If the empty mantra, "Just Say No," failed to keep teenagers off of drugs, it certainly is not going to work for sex.
Yet, our government has spent hundreds of millions of dollars on "abstinence only" programs that promote ignorance over education, while offering a warped view of sexuality. Like all programs steeped in religious extremism, these are fear-based, anti-science and prone to great exaggerations.
Congressman Henry Waxman (D-CA) released a report in 2004 that found 11 out of 13 curriculums that preached "abstinence only" were rampant with scientific errors. In another study, researchers found that those who took so-called "virginity pledges" refrained from sex merely eighteen months longer than those who had not made such a pledge. However, the pledge-takers were six times more likely to engage in oral sex. " The Values Virgins" were also much less likely to engage in protected sex when they finally broke their pledge or to be tested for an STD. Disease rates between the two groups were similar.
Unfortunately, the New York Times Magazine reports that "condemn the condom" clubs are taking root at premier universities. As usual, they rely on breathless, overblown tales of breaking condoms, saying, "safe sex is not safe." Well, actually, condoms are pretty effective for those of us who had comprehensive sex education and know how to use them. I've yet to find one Bible-waving fanatic who can show me an HIV epidemic that broke out among people consistently wearing condoms.
The Harvard virginity group, True Love Revolution, makes the ridiculous claim that waiting until marriage enables "better sex in your future marriage." To buy this theory, one must conclude that sex is the singular activity where practice erodes performance.
The most illogical argument comes from the co-leader of True Love Revolution (TLR), Janie Fredell, who claims that sex releases a powerful hormone, oxytocin, which blurs the distinction between infatuation and lasting love. If released during gratuitous sex, she says, it can have unhealthy consequences because the hormone can cause, "palpable sense of loss, betrayed trust and unwelcome memories." (unlike the near 50% of marriages that end in divorce?)
In the same story, Leo Keliher, the co-director of TLR, spoke of his harrowing struggle to remain celibate. He told the Times he constantly had, "physical, lustful temptation," and called his sexuality an, "untamed beast" that causes, "thoughts that come out of the blue – basically pornography in my head…like a fly buzzing around."
It is clear that celibacy is causing a great deal of stress in Keliher's life – which can release the deadly hormone cortisol. If you want to follow Fredall's rationale, her co-director should have copious amounts of enthusiastic sex to limit his stress level, thus reducing his body's production of unhealthy hormones, which would likely increase his lifespan. Obviously, it is really easy to use cut and paste psychiatry to support one's ideological agenda – which is exactly what these holier-than-thou anti-sex groups are doing.

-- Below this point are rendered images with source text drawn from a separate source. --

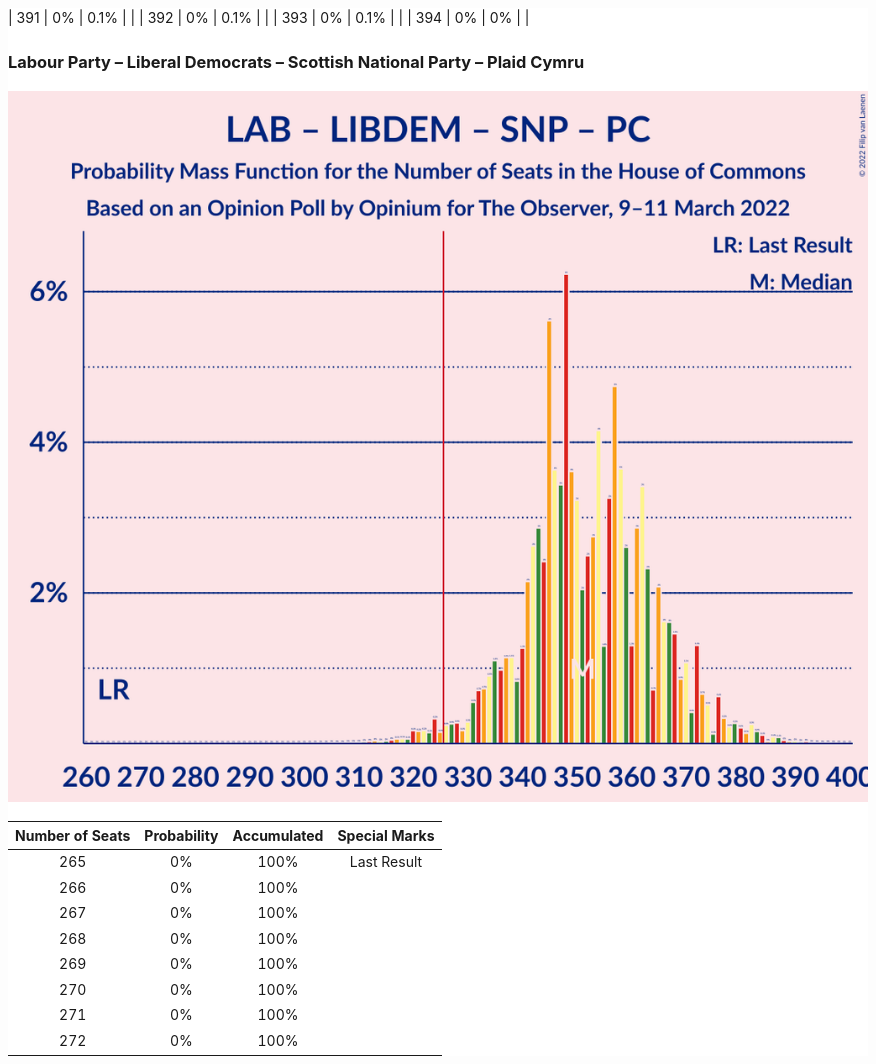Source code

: | 391 | 0% | 0.1% |  |
| 392 | 0% | 0.1% |  |
| 393 | 0% | 0.1% |  |
| 394 | 0% | 0% |  |

### Labour Party – Liberal Democrats – Scottish National Party – Plaid Cymru

![Graph with seats probability mass function not yet produced](2022-03-11-Opinium-coalitions-seats-pmf-lab–libdem–snp–pc.png "Seats Probability Mass Function")

| Number of Seats | Probability | Accumulated | Special Marks |
|:---------------:|:-----------:|:-----------:|:-------------:|
| 265 | 0% | 100% | Last Result |
| 266 | 0% | 100% |  |
| 267 | 0% | 100% |  |
| 268 | 0% | 100% |  |
| 269 | 0% | 100% |  |
| 270 | 0% | 100% |  |
| 271 | 0% | 100% |  |
| 272 | 0% | 100% |  |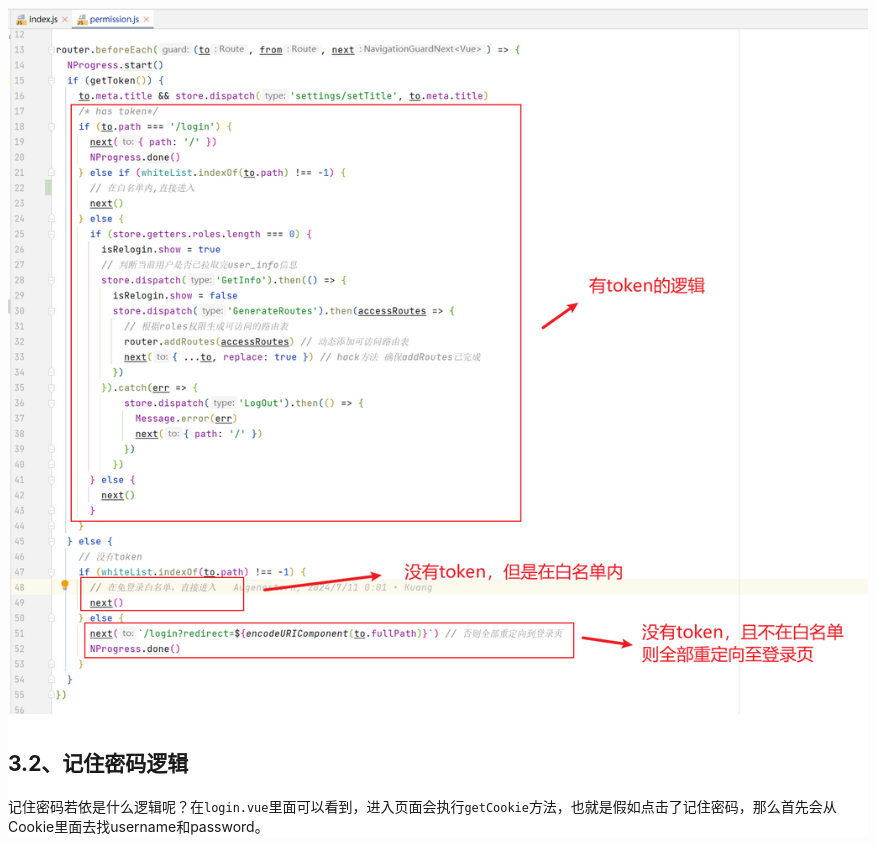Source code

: ![](若依微服务(一).assets/31.png)

## 3.2、记住密码逻辑

记住密码若依是什么逻辑呢？在`login.vue`里面可以看到，进入页面会执行`getCookie`方法，也就是假如点击了记住密码，那么首先会从Cookie里面去找username和password。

The Princeton abstinence group, The Anscombe Society, has come out against same-sex marriage – leaving gay students no option but lifelong celibacy. What they are really doing is setting some members up for failed marriages to so-called "ex-gays." Closeted homosexuals with religious hang-ups are drawn to these groups because it absolves them of having to explain why they aren't sexually active.
And, quite frankly, it sometimes allows these damaged and opportunistic men to find meek wives who won't demand much sex because they were made to believe lust is dirty. A perfect example is Fredell, who described oral sex in the Times as, "disgusting and disrespectful" and found it shocking and implausible that anyone would walk down the street thinking of sex with strangers.

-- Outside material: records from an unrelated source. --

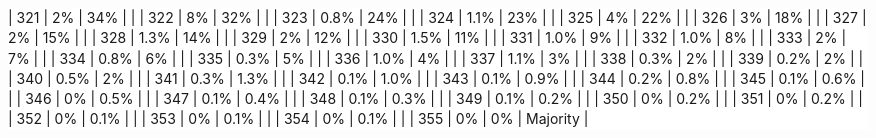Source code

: | 321 | 2% | 34% |  |
| 322 | 8% | 32% |  |
| 323 | 0.8% | 24% |  |
| 324 | 1.1% | 23% |  |
| 325 | 4% | 22% |  |
| 326 | 3% | 18% |  |
| 327 | 2% | 15% |  |
| 328 | 1.3% | 14% |  |
| 329 | 2% | 12% |  |
| 330 | 1.5% | 11% |  |
| 331 | 1.0% | 9% |  |
| 332 | 1.0% | 8% |  |
| 333 | 2% | 7% |  |
| 334 | 0.8% | 6% |  |
| 335 | 0.3% | 5% |  |
| 336 | 1.0% | 4% |  |
| 337 | 1.1% | 3% |  |
| 338 | 0.3% | 2% |  |
| 339 | 0.2% | 2% |  |
| 340 | 0.5% | 2% |  |
| 341 | 0.3% | 1.3% |  |
| 342 | 0.1% | 1.0% |  |
| 343 | 0.1% | 0.9% |  |
| 344 | 0.2% | 0.8% |  |
| 345 | 0.1% | 0.6% |  |
| 346 | 0% | 0.5% |  |
| 347 | 0.1% | 0.4% |  |
| 348 | 0.1% | 0.3% |  |
| 349 | 0.1% | 0.2% |  |
| 350 | 0% | 0.2% |  |
| 351 | 0% | 0.2% |  |
| 352 | 0% | 0.1% |  |
| 353 | 0% | 0.1% |  |
| 354 | 0% | 0.1% |  |
| 355 | 0% | 0% | Majority |

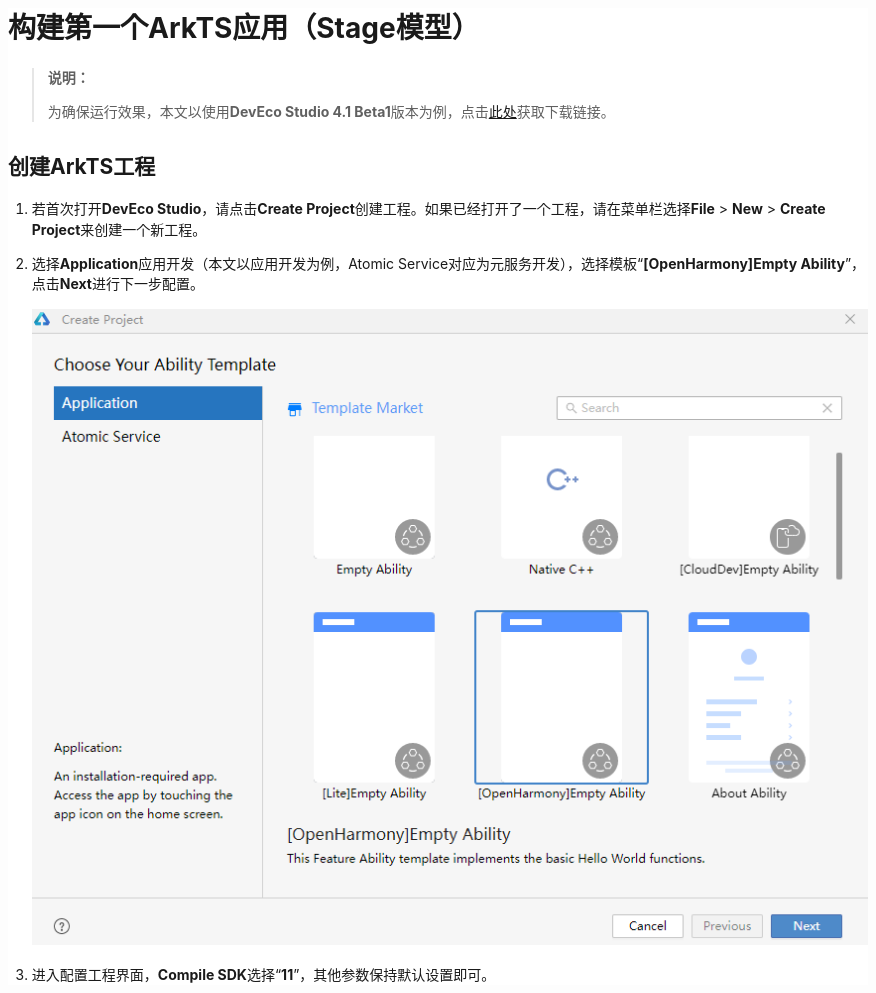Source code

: # 构建第一个ArkTS应用（Stage模型）


> **说明：**
>
> 为确保运行效果，本文以使用**DevEco Studio 4.1 Beta1**版本为例，点击[此处](../../release-notes/OpenHarmony-v4.1-beta1.md#配套关系)获取下载链接。

## 创建ArkTS工程

1. 若首次打开**DevEco Studio**，请点击**Create Project**创建工程。如果已经打开了一个工程，请在菜单栏选择**File** &gt; **New** &gt; **Create Project**来创建一个新工程。

2. 选择**Application**应用开发（本文以应用开发为例，Atomic Service对应为元服务开发），选择模板“**[OpenHarmony]Empty Ability**”，点击**Next**进行下一步配置。

   ![createProject](figures/createProject.png)

3. 进入配置工程界面，**Compile SDK**选择“**11**”，其他参数保持默认设置即可。
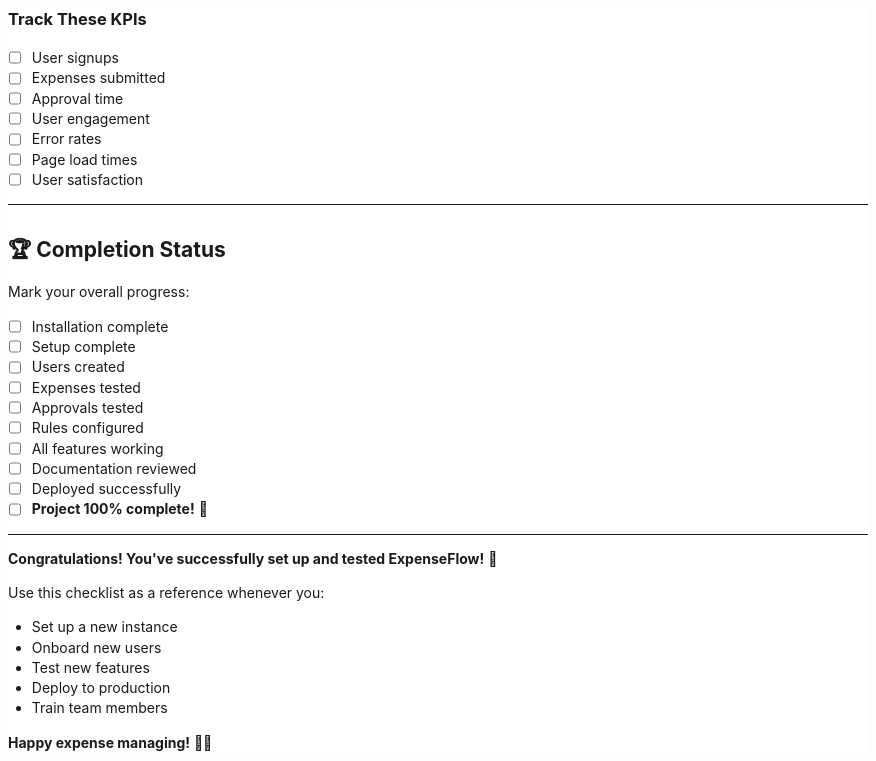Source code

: ### Track These KPIs
- [ ] User signups
- [ ] Expenses submitted
- [ ] Approval time
- [ ] User engagement
- [ ] Error rates
- [ ] Page load times
- [ ] User satisfaction

---

## 🏆 Completion Status

Mark your overall progress:
- [ ] Installation complete
- [ ] Setup complete
- [ ] Users created
- [ ] Expenses tested
- [ ] Approvals tested
- [ ] Rules configured
- [ ] All features working
- [ ] Documentation reviewed
- [ ] Deployed successfully
- [ ] **Project 100% complete!** 🎉

---

**Congratulations! You've successfully set up and tested ExpenseFlow!** 🚀

Use this checklist as a reference whenever you:
- Set up a new instance
- Onboard new users
- Test new features
- Deploy to production
- Train team members

**Happy expense managing!** 💼✨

The biggest farce is the marketing of such groups that claim they want to, "make abstinence look fun and interesting." (It's not) They also portray sex outside of marriage as an act that, "deeply compromises human dignity" and causes, "personal unhappiness and social harm."
While this can sometimes be true, casual sex can also be fun and harmless – which these groups deny. People can and do find a tremendous amount of satisfaction hooking up with people where there is no lasting spiritual connection – just immediate physical compatibility. The all-or-nothing approach pushed by these dishonest groups is a deep distortion of reality, uses sexual desperation to create marriages that are likely to fail, and unrealistic in a nation where the average marriage age is twenty-six.

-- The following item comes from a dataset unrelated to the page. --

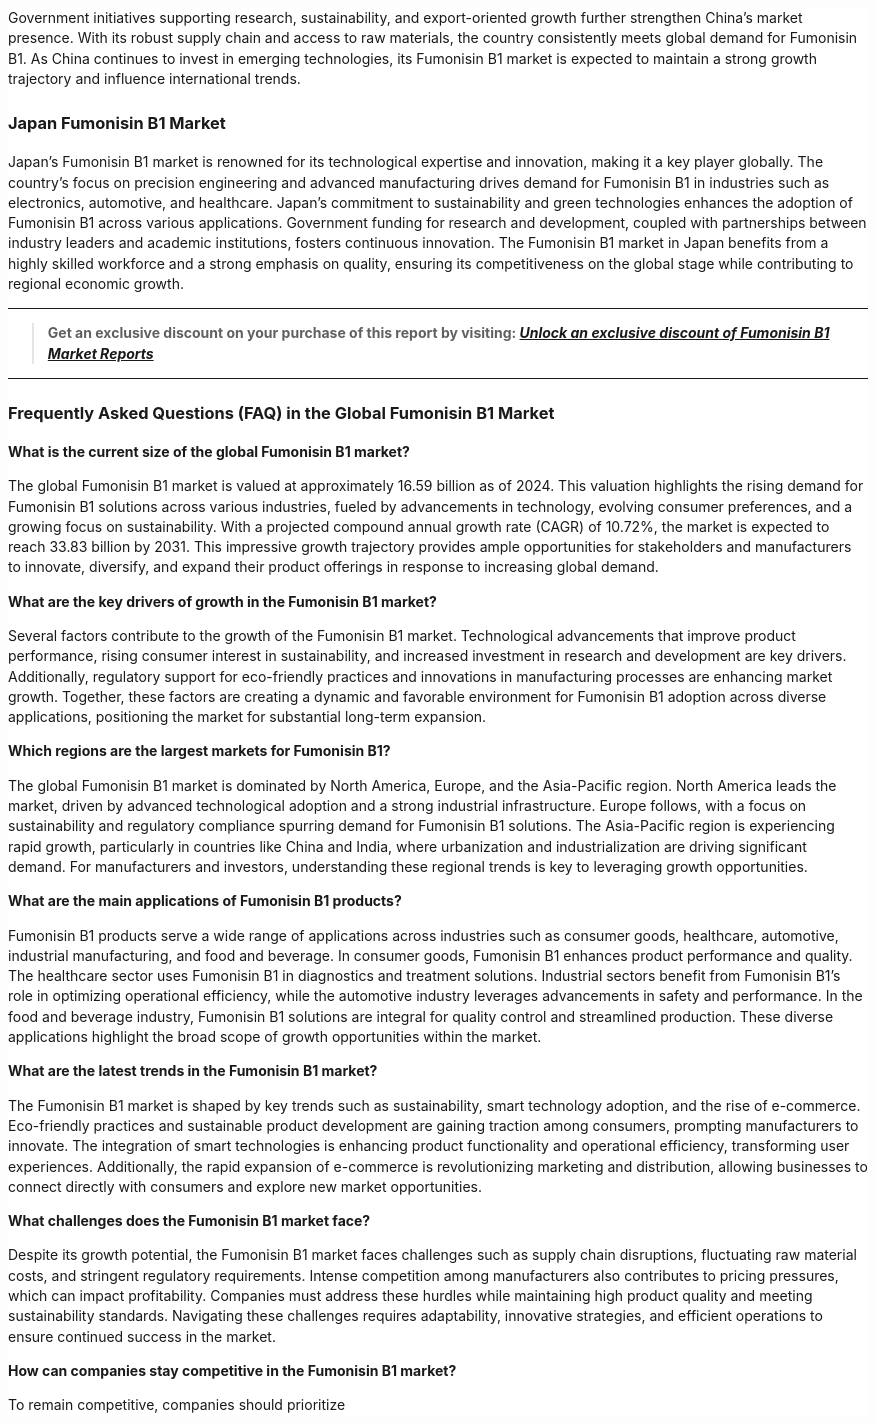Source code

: Government initiatives supporting research, sustainability, and export-oriented growth further strengthen China&rsquo;s market presence. With its robust supply chain and access to raw materials, the country consistently meets global demand for Fumonisin B1. As China continues to invest in emerging technologies, its Fumonisin B1 market is expected to maintain a strong growth trajectory and influence international trends.</p><h3>Japan Fumonisin B1 Market</h3><p>Japan&rsquo;s Fumonisin B1 market is renowned for its technological expertise and innovation, making it a key player globally. The country&rsquo;s focus on precision engineering and advanced manufacturing drives demand for Fumonisin B1 in industries such as electronics, automotive, and healthcare. Japan&rsquo;s commitment to sustainability and green technologies enhances the adoption of Fumonisin B1 across various applications. Government funding for research and development, coupled with partnerships between industry leaders and academic institutions, fosters continuous innovation. The Fumonisin B1 market in Japan benefits from a highly skilled workforce and a strong emphasis on quality, ensuring its competitiveness on the global stage while contributing to regional economic growth.</p><hr /><blockquote><p><strong>Get an exclusive discount on your purchase of this report by visiting: <em><a href="://marketresearchpulse.com/ask-for-discount/135700?utm_source=Github&amp;utm_medium=0117">Unlock an exclusive discount of Fumonisin B1 Market Reports</a></em>&nbsp;</strong></p></blockquote><hr /><h3>Frequently Asked Questions (FAQ) in the Global Fumonisin B1 Market</h3><p><strong>What is the current size of the global Fumonisin B1 market?</strong></p><p>The global Fumonisin B1 market is valued at approximately 16.59 billion as of 2024. This valuation highlights the rising demand for Fumonisin B1 solutions across various industries, fueled by advancements in technology, evolving consumer preferences, and a growing focus on sustainability. With a projected compound annual growth rate (CAGR) of 10.72%, the market is expected to reach 33.83 billion by 2031. This impressive growth trajectory provides ample opportunities for stakeholders and manufacturers to innovate, diversify, and expand their product offerings in response to increasing global demand.</p><p><strong>What are the key drivers of growth in the Fumonisin B1 market?</strong></p><p>Several factors contribute to the growth of the Fumonisin B1 market. Technological advancements that improve product performance, rising consumer interest in sustainability, and increased investment in research and development are key drivers. Additionally, regulatory support for eco-friendly practices and innovations in manufacturing processes are enhancing market growth. Together, these factors are creating a dynamic and favorable environment for Fumonisin B1 adoption across diverse applications, positioning the market for substantial long-term expansion.</p><p><strong>Which regions are the largest markets for Fumonisin B1?</strong></p><p>The global Fumonisin B1 market is dominated by North America, Europe, and the Asia-Pacific region. North America leads the market, driven by advanced technological adoption and a strong industrial infrastructure. Europe follows, with a focus on sustainability and regulatory compliance spurring demand for Fumonisin B1 solutions. The Asia-Pacific region is experiencing rapid growth, particularly in countries like China and India, where urbanization and industrialization are driving significant demand. For manufacturers and investors, understanding these regional trends is key to leveraging growth opportunities.</p><p><strong>What are the main applications of Fumonisin B1 products?</strong></p><p>Fumonisin B1 products serve a wide range of applications across industries such as consumer goods, healthcare, automotive, industrial manufacturing, and food and beverage. In consumer goods, Fumonisin B1 enhances product performance and quality. The healthcare sector uses Fumonisin B1 in diagnostics and treatment solutions. Industrial sectors benefit from Fumonisin B1&rsquo;s role in optimizing operational efficiency, while the automotive industry leverages advancements in safety and performance. In the food and beverage industry, Fumonisin B1 solutions are integral for quality control and streamlined production. These diverse applications highlight the broad scope of growth opportunities within the market.</p><p><strong>What are the latest trends in the Fumonisin B1 market?</strong></p><p>The Fumonisin B1 market is shaped by key trends such as sustainability, smart technology adoption, and the rise of e-commerce. Eco-friendly practices and sustainable product development are gaining traction among consumers, prompting manufacturers to innovate. The integration of smart technologies is enhancing product functionality and operational efficiency, transforming user experiences. Additionally, the rapid expansion of e-commerce is revolutionizing marketing and distribution, allowing businesses to connect directly with consumers and explore new market opportunities.</p><p><strong>What challenges does the Fumonisin B1 market face?</strong></p><p>Despite its growth potential, the Fumonisin B1 market faces challenges such as supply chain disruptions, fluctuating raw material costs, and stringent regulatory requirements. Intense competition among manufacturers also contributes to pricing pressures, which can impact profitability. Companies must address these hurdles while maintaining high product quality and meeting sustainability standards. Navigating these challenges requires adaptability, innovative strategies, and efficient operations to ensure continued success in the market.</p><p><strong>How can companies stay competitive in the Fumonisin B1 market?</strong></p><p>To remain competitive, companies should prioritize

No one should be pressured into sex and there should be strong support systems for teenagers who feel they are not ready. The best option is arming young people with the facts and offering honest, comprehensive discussions on sexuality. Sadly, these propaganda programs are really only interested in abstinence because they believe sex outside marriage is sinful. In my view, however, these groups create more sin, as the "virgins" often bare all, and then bear false witness to cover-up their hypocrisy.